Funktioniert alles ohne Probleme.

Aber, wenn ich mehrere Dateien runterlade, sagen wir mal 20. Muss ich dann wirklich 20 mal Socket aufmachen/schliessen um Dateien zu empfangen? Habe versucht alles mit einem Socket zu erledingen, ging nicht. :/
Aufmachen des Socket kostet ja Zeit...

Hat jemand nen Tip für mich?


Danke schon mal.


----------



## Gelöschtes Mitglied 5909 (1. Aug 2011)

wenn du das parallel machen willst ja, dann solltest du das aber auch in je einem thread machen.
wenn du es sequenziell machen willst, solltest du das gleiche socket wiederverwenden können


----------



## Dit_ (1. Aug 2011)

Habe FileZilla  installiert.
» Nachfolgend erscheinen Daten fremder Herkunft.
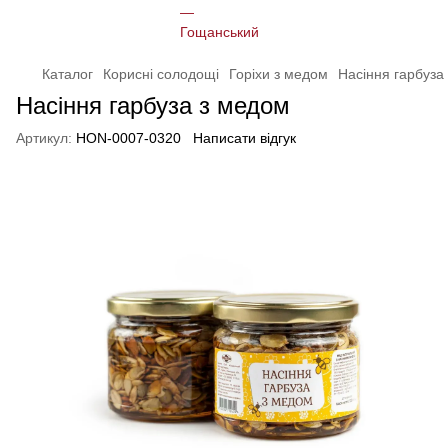
Каталог
Корисні солодощі
Горіхи з медом
Насіння гарбуза
Насіння гарбуза з медом
Артикул:
HON-0007-0320
Написати відгук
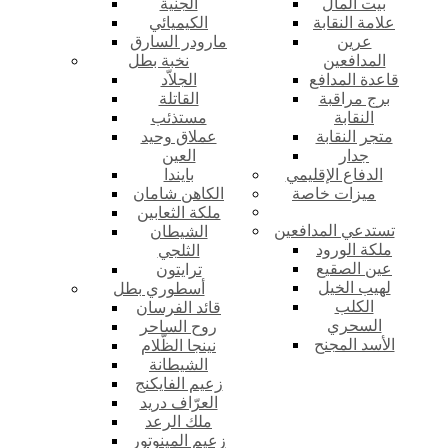
بيت المال
الجنية
علامة النقابة
الكيميائي
عرين
مارودر السارق
المدافعين
نخبة بطل
قاعدة المدافع
الجلاّد
برج مراقبة
القاتلة
النقابة
مستذئب
متجر النقابة
عملاق وحيد
جدار
العين
الدفاع الإقليمي
بايندا
ميزات خاصة
الكاهن شامان
ملكة الثعابين
تستدعي المدافعين
الشيطان
ملكة الورود
الثلجي
عين الصقيع
ترايتون
لهيب الخيل
أسطوري بطل
الكلب
قائد الفرسان
السحري
روح الساحر
الأسد المجنح
نينجا الظّلام
الشيطانة
زعيم الفايكنج
العرّاف دريد
ملك الرعد
زعيم المينوتور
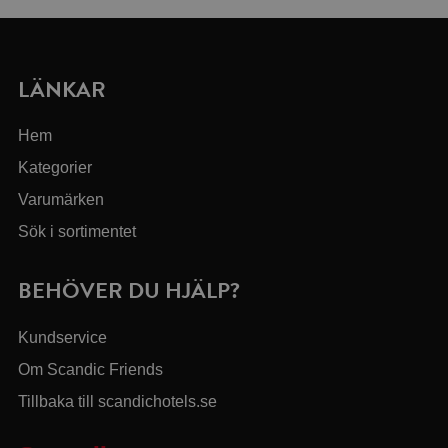
LÄNKAR
Hem
Kategorier
Varumärken
Sök i sortimentet
BEHÖVER DU HJÄLP?
Kundservice
Om Scandic Friends
Tillbaka till scandichotels.se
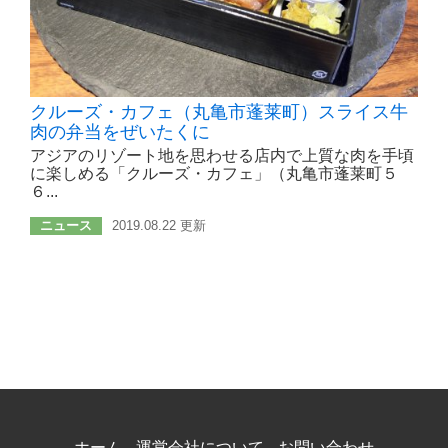
クルーズ・カフェ（丸亀市蓬莱町）スライス牛
肉の弁当をぜいたくに
アジアのリゾート地を思わせる店内で上質な肉を手頃
に楽しめる「クルーズ・カフェ」（丸亀市蓬莱町５
６...
ニュース
2019.08.22 更新
ホーム
運営会社について
お問い合わせ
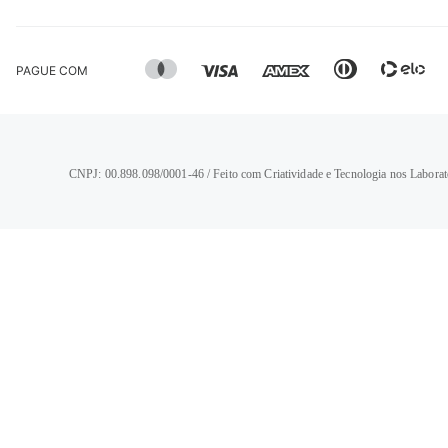
PAGUE COM
CNPJ: 00.898.098/0001-46 / Feito com Criatividade e Tecnologia nos Laborat
TERMOS MAIS BUSCADOS
1
º
calça jeans feminina
2
º
vestido
3
º
blusa
4
º
camisa feminina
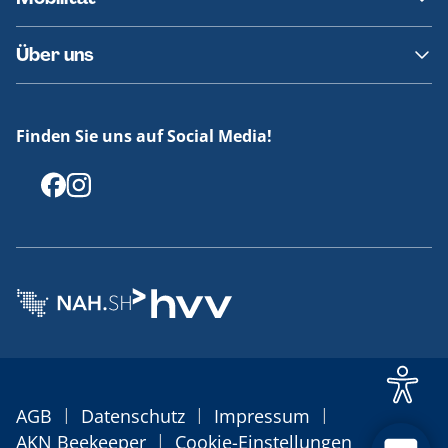
Fundsachen
Häufige Fragen
Barrierefreies Reisen
Über uns
Erklärung Barrierefreiheit
Historie
Medienportal
Finden Sie uns auf Social Media!
Offenlegungen
|
|
|
AGB
Datenschutz
Impressum
|
AKN Beekeeper
Cookie-Einstellungen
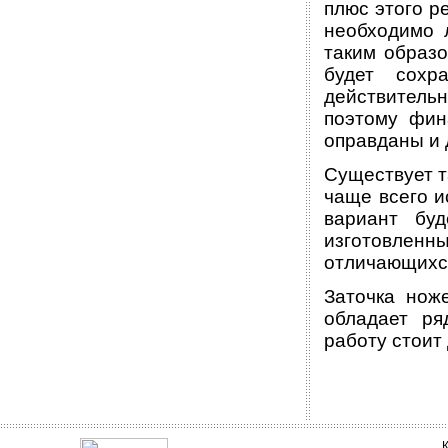
плюс этого р
необходимо 
таким образ
будет сохр
действитель
поэтому фин
оправданы и 
Существует т
чаще всего и
вариант бу
изготовленны
отличающихс
Заточка нож
обладает ря
работу стоит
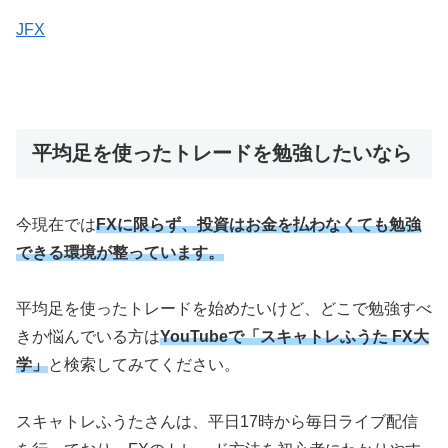
JFX
平均足を使ったトレードを勉強したいなら
今現在では
FXに限らず、投資はお金を払わなくても勉強
できる環境が整っています。
平均足を使ったトレードを始めたいけど、どこで勉強すべ
きか悩んでいる方は
YouTubeで「スキャトレふうた FX大
学」
と検索してみてください。
スキャトレふうたさんは、平日17時から毎日ライブ配信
Die machen auch für jede Datei neuen Socket auf. Hmmm..


----------



## Empire Phoenix (1. Aug 2011)

guck dir aml die apache commons dinger an, da ist irgetwo ein ftp dabei der recht gut funktioniert, glaube der erstellt nicht jedesmal den socket neu, bin mir aber nicht sicher.


----------



## HoaX (4. Aug 2011)

Das ist nunmal im Protokoll so definiert dass die Verbindung nach der Übertragung wieder beendet wird. Es wird ja nirgends fest definiert die Größe der zu übertragenden Datei übertragen, also kannst du nur so erkennen, dass die Datei fertig übertragen wurde.


----------